Artist's prints show many layers of meaning
Founder and former director of Pyramid Atlantic Art Center and Silver Spring resident, artist Helen Frederick has devoted much of her career to experimenting with a variety of printmaking techniques and combining them to create an exceptionally broad range of works on paper. An intelligent and provocative exhibit of her recent work is at the District's Washington Printmakers Gallery.
The show's title, "Indefinite States of Emergency," makes a number of subtle references. The first is to printmaking itself in that prints are usually the result of an indefinite number of interim "states" that the artist tests along the way. Yet, the word also might allude to America's states, and the emergencies all around us. This type of verbal juxtaposition that yields many potential ideas is the perfect analogy to what Frederick does with images in these works. Her "visual convergences" are based on a group of "print matrices" or repeating images she employs as a kind of limited vocabulary to be pictured and layered in ways that will produce multiple meanings.
The discipline of using image matrices creates a sense of unity among the works that is both formal and iconographic. The repeating images, seen in different combinations and colors, are like what the Mexican critic Octavio Paz called "Signs in Rotation." Their shifting significance in context permits a transparency that frees the viewer from fixed interpretation. This latter is among Frederick's stated aims: "…we need first to free ourselves from the normal way we interpret facts," suggesting an intellectual freedom that can allow change on a personal as well as a social level.
Frederick uses both very personal images (MRI's of her pelvis and birth canal, a digital portrait of herself bending forward); societal images of emergency and fear (mushroom clouds, acid rain, the words HUNGER and NO DEFENSE) and polyvalent images that oscillate between positive and negative connotations (TV and computer monitors, racing particle systems, thumbprints).
The act of bending forward or bowing is seen in Frederick's digital self-portrait "Mudra and Particle Systems" and in the repeated outline drawing of the little girl, tripled to indicate movement, and stretching out six small hands toward or touching the earth. Each time she appears, the setting is different, revealing something new under the surface.

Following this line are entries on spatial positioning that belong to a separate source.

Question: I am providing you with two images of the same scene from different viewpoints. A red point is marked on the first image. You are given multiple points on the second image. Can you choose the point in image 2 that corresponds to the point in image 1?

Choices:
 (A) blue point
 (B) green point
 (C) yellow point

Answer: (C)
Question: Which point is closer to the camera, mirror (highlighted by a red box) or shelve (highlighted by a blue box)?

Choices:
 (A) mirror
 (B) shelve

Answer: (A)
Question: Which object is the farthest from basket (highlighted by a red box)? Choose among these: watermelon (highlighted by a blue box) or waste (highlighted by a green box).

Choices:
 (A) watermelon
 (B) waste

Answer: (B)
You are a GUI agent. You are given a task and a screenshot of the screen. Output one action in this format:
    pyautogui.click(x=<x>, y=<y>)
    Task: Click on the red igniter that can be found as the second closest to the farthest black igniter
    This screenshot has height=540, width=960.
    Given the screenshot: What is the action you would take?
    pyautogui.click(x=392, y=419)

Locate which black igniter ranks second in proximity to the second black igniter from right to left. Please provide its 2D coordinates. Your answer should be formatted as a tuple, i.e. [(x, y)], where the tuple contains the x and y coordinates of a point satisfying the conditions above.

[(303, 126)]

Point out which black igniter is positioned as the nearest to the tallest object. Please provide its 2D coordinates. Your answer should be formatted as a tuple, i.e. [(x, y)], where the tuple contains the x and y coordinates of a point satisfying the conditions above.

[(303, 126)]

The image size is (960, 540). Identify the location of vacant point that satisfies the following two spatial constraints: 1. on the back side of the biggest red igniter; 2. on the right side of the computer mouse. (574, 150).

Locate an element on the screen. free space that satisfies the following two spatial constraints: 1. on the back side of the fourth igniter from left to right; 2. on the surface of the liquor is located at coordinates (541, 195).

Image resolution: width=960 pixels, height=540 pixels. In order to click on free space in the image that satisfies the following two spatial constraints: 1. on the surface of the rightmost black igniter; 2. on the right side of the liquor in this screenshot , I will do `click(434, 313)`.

In "Fear," among the larger works, the implications seem definitively negative. Here the artist employs various techniques including solarplate, monoprint and a collage of found papers featuring two small cards. One claims that the U.S. supplies billions of dollars worth of arms to fuel world conflicts, while the other refers to the huge stockpile of nuclear warheads that still exists here.
The folded collage mimics the form of the nuclear symbol. Above it a thick textured paper is printed with a mushroom cloud form in bright orange gestural strokes over the MRI's of the artist's pelvis. Beneath this, against streaming waves of color, the tripled girl reaches toward an orange semi-circle bearing the printed word "fear." In another context, the little girl could be seen as innocently playing, but here she seems blind. Her gestures appear to be desperate attempts to find something, or to cover something up, perhaps the information printed on the cards. The idea of birth connoted by the MRI's is opposed by the allusion to nuclear annihilation.

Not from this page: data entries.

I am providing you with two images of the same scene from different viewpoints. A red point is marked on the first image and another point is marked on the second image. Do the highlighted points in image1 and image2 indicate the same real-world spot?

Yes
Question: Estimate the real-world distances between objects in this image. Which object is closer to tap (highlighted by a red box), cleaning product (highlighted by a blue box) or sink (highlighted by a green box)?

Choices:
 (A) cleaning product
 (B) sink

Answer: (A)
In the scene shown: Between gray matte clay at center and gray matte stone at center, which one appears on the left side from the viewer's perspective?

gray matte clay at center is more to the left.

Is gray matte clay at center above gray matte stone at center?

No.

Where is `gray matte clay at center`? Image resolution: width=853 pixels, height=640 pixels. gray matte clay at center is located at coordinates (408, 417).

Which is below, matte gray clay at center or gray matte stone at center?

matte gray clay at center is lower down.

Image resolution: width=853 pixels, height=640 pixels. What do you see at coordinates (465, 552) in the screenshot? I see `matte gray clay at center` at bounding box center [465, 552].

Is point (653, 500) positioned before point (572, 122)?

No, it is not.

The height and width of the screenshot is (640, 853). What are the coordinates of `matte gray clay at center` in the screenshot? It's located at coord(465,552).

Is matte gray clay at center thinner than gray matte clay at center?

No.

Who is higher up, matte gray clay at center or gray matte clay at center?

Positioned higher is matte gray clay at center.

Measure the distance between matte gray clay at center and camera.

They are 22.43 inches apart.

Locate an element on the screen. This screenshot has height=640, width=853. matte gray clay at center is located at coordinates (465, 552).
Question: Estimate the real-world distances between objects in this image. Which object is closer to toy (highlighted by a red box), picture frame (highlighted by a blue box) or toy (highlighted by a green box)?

Like most of the works here, "Fear" is an edition of one. Despite the print techniques used to create it, it is unique, thus blurring its media genre. This is also true of the six framed panels that occupy one wall of the gallery; each contains three prints comprising one work. Here it's not only what is within each field, but how the images relate to each other within the panel. Words like "caution" and "hunger," but also positive peaceful images, like a smiling Buddha and candles burning in the dark, send messages about the fragmented state we're in. One of the panels, "Looking for his Wife," a mix of solarplate, screen and digital prints, captures and objectifies poignant TV images of a man searching for his loved one in the floods after the China earthquake. The allusion to the flickering and constantly changing imagery of television has long intrigued many artists, beginning with the late Robert Rauschenberg, to whom these works owe some acknowledgment. As the great innovator of the postmodern idea, of "letting the world in" as he said, Rauschenberg created the template for the multi-imaged work, shifting the subject of painting from nature to visual culture in all its aspects. He, too, employed a series of repeating signs. These were juxtaposed to a variety of things in his works, called "facts" by critics because they came straight from the environment.
Neither artist suffers in the comparison. Frederick has not only understood the significance of Rauschenberg's precedent, but has also absorbed and transformed it into something completely personal and totally of this moment.